◆ **Requirement**
Locate "left shoulder: (1382, 854)" in the records below, then copy its line and every following line exactly, without the pictures.

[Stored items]
▶

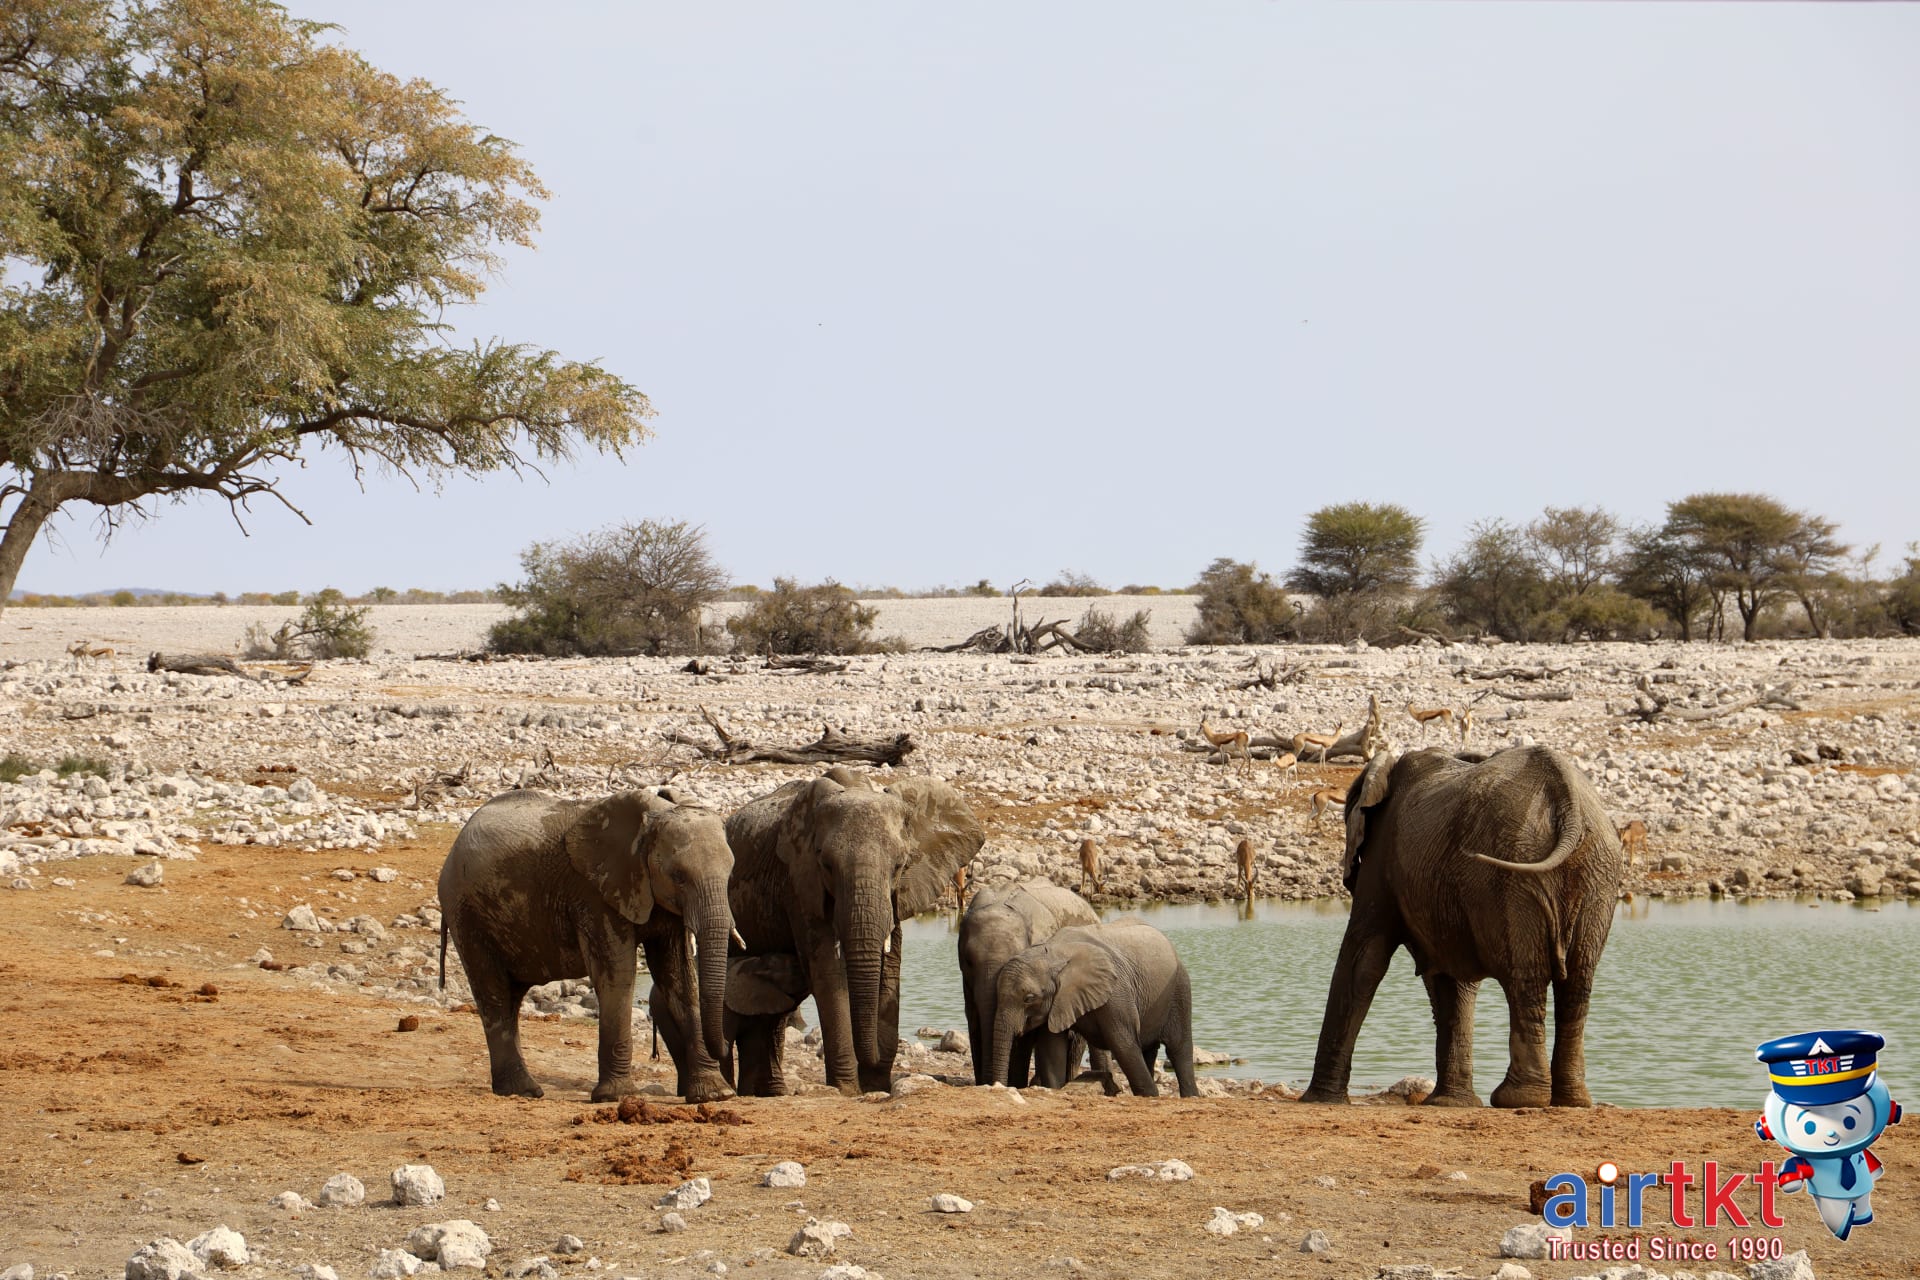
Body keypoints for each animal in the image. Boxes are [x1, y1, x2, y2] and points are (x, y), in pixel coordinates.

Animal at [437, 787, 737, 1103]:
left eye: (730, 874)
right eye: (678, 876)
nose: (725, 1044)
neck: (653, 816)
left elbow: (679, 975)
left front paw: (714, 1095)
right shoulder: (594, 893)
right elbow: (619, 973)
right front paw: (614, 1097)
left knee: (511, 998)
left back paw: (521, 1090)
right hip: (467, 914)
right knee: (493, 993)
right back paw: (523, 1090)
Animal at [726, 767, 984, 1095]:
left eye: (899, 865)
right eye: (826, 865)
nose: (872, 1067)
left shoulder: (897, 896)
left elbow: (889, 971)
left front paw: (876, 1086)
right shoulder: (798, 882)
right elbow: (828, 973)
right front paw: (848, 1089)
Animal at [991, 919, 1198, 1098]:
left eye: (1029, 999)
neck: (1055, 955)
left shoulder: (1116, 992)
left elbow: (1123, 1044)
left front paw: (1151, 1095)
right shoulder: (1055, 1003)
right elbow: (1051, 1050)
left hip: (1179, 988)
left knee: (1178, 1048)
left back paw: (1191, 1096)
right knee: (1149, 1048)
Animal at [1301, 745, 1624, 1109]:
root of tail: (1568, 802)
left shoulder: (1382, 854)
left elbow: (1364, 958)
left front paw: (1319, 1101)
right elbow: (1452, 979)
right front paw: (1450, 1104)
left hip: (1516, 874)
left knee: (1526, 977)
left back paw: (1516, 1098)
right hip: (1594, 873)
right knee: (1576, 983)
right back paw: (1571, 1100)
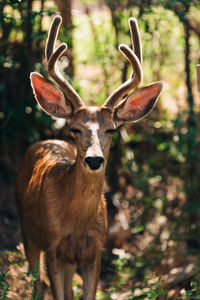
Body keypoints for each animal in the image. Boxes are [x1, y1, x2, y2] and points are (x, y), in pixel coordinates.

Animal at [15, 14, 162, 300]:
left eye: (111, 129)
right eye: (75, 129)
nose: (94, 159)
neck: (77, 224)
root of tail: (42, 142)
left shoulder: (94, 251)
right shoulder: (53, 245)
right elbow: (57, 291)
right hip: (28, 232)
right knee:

◀

◆ **Task response**
left shoulder: (1382, 854)
left elbow: (1364, 958)
left front paw: (1319, 1101)
right elbow: (1452, 979)
right front paw: (1450, 1104)
left hip: (1516, 874)
left knee: (1526, 977)
left back paw: (1516, 1098)
right hip: (1594, 873)
right knee: (1576, 983)
right back paw: (1571, 1100)
Body keypoints for each animal in the image. Boxes are [x1, y1, x2, y2] and points are (x, y), in pixel coordinates.

Animal at [15, 14, 162, 300]:
left eye: (111, 129)
right eye: (75, 129)
nose: (94, 159)
neck: (77, 224)
root of tail: (42, 142)
left shoulder: (94, 251)
right shoulder: (53, 245)
right elbow: (57, 291)
right hip: (28, 232)
right knee:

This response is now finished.